Die Jugend- und Studentenbewegung unterscheidet sich aber auch in ihrer Struktur ganz stark von anderen. Ein Bauer zum Beispiel ist sein ganzes Leben lang Bauer. Das heißt auch, die Führung der Bauernbewegung ist wesentlich beständiger und hat viel mehr Erfahrung.
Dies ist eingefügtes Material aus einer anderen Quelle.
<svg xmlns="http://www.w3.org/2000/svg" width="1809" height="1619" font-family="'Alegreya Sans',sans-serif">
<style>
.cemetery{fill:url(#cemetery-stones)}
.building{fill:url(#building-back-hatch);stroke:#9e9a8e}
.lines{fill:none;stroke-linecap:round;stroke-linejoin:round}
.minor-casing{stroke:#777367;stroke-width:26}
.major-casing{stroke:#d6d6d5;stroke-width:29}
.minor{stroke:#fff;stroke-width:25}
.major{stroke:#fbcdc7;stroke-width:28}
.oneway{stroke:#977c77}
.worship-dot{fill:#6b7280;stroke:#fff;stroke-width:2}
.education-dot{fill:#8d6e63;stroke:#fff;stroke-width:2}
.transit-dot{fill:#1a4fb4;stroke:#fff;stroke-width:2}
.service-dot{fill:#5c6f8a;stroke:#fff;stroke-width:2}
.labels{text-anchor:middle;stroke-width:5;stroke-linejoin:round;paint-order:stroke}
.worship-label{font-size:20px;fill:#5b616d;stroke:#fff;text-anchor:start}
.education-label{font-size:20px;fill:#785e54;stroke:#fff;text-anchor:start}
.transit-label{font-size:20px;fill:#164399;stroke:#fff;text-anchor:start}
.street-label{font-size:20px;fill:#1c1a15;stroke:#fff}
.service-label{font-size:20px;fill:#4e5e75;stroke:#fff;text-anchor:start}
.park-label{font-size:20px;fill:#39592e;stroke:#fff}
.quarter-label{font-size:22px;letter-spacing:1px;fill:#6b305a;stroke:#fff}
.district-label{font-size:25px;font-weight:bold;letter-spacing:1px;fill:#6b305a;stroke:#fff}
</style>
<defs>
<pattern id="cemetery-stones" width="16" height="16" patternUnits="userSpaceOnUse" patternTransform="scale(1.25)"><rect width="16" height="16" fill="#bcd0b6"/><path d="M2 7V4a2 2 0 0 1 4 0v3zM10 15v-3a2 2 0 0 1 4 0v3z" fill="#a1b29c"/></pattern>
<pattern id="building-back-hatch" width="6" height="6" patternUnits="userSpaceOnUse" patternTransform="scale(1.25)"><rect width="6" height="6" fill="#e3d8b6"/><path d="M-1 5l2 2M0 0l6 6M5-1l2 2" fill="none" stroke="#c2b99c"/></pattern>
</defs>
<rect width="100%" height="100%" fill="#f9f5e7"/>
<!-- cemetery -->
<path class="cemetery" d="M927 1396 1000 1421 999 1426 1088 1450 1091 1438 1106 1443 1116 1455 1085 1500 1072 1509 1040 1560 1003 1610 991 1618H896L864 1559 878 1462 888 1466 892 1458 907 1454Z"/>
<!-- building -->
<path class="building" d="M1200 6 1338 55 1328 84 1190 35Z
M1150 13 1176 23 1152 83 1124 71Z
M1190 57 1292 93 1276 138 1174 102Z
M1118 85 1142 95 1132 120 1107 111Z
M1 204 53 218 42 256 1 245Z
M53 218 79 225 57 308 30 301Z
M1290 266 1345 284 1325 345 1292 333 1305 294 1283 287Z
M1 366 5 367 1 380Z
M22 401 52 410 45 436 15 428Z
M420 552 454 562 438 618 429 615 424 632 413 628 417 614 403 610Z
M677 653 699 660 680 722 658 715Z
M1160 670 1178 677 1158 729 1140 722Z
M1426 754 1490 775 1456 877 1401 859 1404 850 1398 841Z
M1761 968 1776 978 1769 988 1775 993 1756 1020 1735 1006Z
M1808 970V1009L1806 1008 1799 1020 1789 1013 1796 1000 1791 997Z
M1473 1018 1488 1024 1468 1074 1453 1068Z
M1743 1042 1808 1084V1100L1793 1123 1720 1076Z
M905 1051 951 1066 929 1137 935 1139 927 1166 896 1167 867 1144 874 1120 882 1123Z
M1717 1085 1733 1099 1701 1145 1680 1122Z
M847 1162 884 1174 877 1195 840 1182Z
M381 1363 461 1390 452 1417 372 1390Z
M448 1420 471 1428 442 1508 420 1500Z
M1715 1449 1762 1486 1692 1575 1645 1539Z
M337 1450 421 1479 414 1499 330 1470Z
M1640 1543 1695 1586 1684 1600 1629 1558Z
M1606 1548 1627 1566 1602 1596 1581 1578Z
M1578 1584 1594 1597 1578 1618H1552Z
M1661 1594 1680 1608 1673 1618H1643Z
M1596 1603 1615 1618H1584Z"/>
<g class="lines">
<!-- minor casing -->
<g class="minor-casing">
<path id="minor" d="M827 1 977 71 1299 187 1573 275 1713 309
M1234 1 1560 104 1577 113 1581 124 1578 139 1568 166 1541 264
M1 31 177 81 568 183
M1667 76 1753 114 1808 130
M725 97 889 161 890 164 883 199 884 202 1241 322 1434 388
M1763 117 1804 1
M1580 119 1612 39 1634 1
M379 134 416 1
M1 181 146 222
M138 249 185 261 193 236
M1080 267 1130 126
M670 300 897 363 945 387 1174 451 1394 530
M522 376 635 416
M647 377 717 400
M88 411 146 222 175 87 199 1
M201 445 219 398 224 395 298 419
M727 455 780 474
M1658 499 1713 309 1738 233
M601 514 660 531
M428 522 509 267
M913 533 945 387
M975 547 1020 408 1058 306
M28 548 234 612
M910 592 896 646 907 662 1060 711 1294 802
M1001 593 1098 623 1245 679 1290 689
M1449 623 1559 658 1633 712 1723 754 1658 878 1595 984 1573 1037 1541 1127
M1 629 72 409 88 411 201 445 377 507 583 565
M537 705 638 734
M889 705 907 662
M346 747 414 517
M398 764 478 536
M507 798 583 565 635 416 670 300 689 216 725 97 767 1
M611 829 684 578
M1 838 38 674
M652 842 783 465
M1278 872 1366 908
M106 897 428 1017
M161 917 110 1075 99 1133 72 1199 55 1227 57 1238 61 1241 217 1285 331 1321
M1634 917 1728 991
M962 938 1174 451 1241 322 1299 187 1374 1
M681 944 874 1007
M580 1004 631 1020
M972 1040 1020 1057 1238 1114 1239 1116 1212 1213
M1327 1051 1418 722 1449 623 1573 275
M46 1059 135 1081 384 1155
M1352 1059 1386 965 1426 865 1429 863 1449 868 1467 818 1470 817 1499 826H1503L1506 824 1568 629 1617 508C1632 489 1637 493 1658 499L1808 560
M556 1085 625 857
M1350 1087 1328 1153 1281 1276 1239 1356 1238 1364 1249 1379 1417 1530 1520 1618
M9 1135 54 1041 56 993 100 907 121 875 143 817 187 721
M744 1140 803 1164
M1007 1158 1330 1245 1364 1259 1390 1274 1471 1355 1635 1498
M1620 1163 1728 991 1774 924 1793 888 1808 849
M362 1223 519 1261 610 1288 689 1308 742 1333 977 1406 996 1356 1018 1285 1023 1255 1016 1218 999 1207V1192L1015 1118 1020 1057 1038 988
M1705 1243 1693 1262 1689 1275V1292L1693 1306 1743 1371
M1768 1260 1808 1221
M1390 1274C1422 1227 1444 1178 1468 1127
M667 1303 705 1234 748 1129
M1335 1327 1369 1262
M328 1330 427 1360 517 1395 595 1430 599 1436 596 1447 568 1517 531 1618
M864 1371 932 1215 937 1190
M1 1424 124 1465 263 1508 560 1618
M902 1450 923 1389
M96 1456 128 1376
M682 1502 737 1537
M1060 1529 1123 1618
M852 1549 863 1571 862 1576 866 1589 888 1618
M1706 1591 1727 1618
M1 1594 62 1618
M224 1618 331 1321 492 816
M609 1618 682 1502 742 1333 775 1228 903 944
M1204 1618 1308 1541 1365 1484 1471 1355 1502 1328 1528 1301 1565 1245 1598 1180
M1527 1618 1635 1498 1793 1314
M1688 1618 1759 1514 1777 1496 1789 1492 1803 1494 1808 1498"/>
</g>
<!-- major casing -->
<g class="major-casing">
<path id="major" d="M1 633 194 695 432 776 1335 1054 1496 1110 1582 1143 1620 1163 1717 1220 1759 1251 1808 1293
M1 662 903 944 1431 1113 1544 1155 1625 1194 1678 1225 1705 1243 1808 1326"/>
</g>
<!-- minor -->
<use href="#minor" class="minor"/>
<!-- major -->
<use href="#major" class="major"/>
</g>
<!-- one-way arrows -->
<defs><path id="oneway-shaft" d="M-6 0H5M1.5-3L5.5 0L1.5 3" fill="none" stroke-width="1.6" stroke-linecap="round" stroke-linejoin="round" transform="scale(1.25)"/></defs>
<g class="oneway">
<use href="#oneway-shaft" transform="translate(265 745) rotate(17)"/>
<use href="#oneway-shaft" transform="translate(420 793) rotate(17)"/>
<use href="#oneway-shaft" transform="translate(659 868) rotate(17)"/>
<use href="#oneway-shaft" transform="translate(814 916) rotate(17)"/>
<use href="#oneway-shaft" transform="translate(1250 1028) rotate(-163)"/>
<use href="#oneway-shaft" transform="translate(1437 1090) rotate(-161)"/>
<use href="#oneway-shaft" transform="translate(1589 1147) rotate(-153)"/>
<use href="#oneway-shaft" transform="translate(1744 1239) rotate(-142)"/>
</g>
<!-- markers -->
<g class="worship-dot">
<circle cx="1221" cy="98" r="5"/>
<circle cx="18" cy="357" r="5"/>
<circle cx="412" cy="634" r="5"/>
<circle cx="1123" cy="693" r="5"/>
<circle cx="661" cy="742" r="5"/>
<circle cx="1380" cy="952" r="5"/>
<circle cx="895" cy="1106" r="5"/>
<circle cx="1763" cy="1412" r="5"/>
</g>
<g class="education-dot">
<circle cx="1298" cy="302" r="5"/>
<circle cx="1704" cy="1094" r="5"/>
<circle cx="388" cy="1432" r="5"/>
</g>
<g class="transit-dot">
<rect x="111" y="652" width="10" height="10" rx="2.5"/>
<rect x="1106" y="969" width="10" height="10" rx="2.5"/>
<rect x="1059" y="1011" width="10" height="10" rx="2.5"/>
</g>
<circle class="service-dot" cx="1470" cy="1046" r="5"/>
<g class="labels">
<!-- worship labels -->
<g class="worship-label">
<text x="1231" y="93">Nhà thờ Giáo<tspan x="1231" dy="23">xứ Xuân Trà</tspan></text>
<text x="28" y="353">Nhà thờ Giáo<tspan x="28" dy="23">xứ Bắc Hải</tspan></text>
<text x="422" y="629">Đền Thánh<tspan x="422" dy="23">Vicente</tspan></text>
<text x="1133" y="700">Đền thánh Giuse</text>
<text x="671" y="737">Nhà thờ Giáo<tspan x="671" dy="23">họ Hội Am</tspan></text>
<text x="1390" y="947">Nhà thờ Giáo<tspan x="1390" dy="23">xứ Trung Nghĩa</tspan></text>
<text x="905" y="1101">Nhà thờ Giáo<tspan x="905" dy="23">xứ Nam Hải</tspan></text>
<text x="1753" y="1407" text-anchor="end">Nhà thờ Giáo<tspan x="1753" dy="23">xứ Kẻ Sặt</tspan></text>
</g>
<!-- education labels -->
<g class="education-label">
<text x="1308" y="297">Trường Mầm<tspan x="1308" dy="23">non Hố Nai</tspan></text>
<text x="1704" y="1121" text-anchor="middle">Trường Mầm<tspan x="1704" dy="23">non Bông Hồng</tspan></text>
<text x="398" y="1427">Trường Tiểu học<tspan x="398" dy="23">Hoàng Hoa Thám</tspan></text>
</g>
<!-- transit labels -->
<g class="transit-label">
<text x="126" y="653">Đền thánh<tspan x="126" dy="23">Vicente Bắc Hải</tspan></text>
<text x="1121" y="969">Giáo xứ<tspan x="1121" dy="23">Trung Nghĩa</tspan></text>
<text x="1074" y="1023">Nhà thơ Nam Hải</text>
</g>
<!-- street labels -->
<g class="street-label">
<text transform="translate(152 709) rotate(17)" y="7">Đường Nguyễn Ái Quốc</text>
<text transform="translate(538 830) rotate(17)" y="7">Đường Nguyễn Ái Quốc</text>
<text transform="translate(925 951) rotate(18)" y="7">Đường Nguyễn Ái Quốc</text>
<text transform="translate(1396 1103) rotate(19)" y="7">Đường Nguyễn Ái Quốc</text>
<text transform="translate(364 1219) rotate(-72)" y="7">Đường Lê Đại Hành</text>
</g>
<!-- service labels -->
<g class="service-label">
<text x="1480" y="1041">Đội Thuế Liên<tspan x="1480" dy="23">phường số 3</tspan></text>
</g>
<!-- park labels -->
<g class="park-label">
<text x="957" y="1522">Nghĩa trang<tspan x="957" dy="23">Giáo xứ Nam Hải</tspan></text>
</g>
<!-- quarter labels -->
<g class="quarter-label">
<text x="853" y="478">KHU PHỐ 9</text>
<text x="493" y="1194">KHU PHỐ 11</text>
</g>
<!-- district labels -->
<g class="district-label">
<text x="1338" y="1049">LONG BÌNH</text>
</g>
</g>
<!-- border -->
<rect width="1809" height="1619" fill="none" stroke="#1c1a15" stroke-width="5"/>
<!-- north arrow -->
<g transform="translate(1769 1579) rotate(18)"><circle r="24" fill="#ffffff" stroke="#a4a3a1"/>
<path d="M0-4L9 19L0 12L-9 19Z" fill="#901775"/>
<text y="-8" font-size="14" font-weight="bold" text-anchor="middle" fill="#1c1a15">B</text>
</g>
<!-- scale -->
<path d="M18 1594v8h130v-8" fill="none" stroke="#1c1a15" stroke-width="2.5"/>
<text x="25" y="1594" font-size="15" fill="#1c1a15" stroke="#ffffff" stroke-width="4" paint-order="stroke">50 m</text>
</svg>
An der Universität bleiben die Leute in der Regel nur vier oder fünf Jahre und es gibt eine große Fluktuation.

Wie sieht denn deine Vision für ein anderes Bildungssystem in Lateinamerika aus?

Wir müssen die Universitäten grundlegend verändern und die unsichtbaren Mauern in ihnen einreißen. Die Unis brauchen die Unterstützung der Gesellschaft, um ihre Projekte zu entwickeln und müssen selbst eine sozialere Rolle spielen. Was bringt uns eine hochtechnisierte Uni, wenn das, was erforscht wird, keinen Bezug zu den lokalen Problemen hat. Die Unis müssen unter anderem dazu da sein, die Probleme der Regionen zu lösen, im konkreten Fall zum Beispiel das Hungerproblem. Es ist beschämend, dass diese Probleme in dem Jahrhundert, in dem wir leben, immer noch nicht gelöst sind und die Unis dies nicht unterstützen. Ich glaube, dass die Unis mit der Gesellschaft einen sehr wichtigen Alliierten gewinnen müssen.

Das Interview führte Felix Koltermann im Februar dieses Jahres in Havanna.